▶ **Excerpted data**:
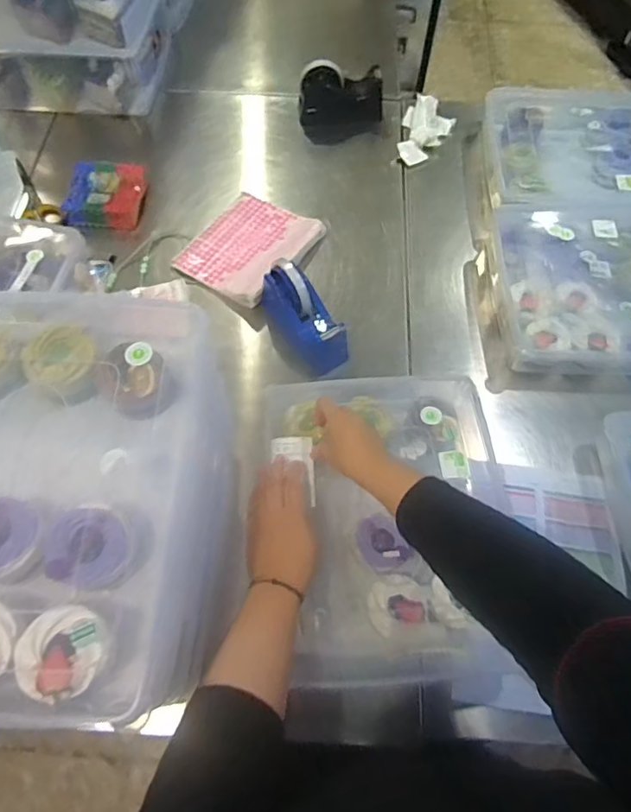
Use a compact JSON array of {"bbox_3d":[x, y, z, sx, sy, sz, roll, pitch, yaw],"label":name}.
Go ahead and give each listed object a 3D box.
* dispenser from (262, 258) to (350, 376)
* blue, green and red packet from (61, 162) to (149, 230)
[{"bbox_3d":[-0.019,-0.129,0.791,0.074,0.113,0.164,-39,71,-18],"label":"dispenser"},{"bbox_3d":[-0.369,-0.370,0.922,0.133,0.038,0.130,1,64,-1],"label":"blue, green and red packet"}]

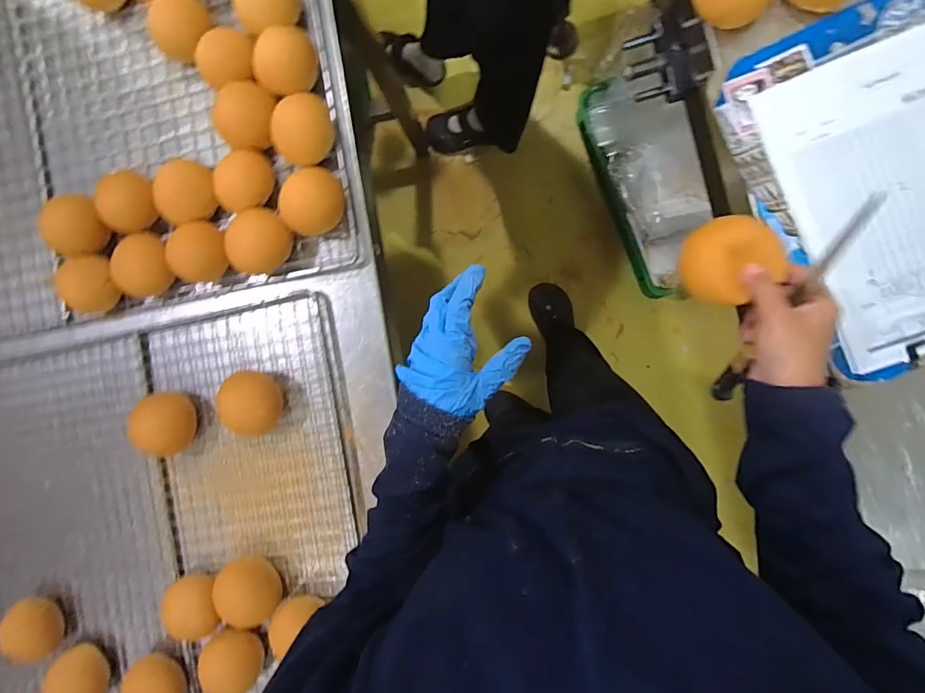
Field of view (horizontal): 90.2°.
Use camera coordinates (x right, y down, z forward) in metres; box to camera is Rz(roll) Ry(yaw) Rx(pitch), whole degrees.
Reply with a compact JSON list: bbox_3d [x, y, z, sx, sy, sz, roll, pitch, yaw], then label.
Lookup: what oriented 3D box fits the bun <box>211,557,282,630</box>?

▶ **Work to complete**:
From the entries above, list each line with "compact" in it.

▶ **Finished exercise**:
Use a compact JSON array of {"bbox_3d":[x, y, z, sx, sy, sz, roll, pitch, yaw],"label":name}.
Reply with a compact JSON list: bbox_3d [x, y, z, sx, sy, sz, roll, pitch, yaw], then label.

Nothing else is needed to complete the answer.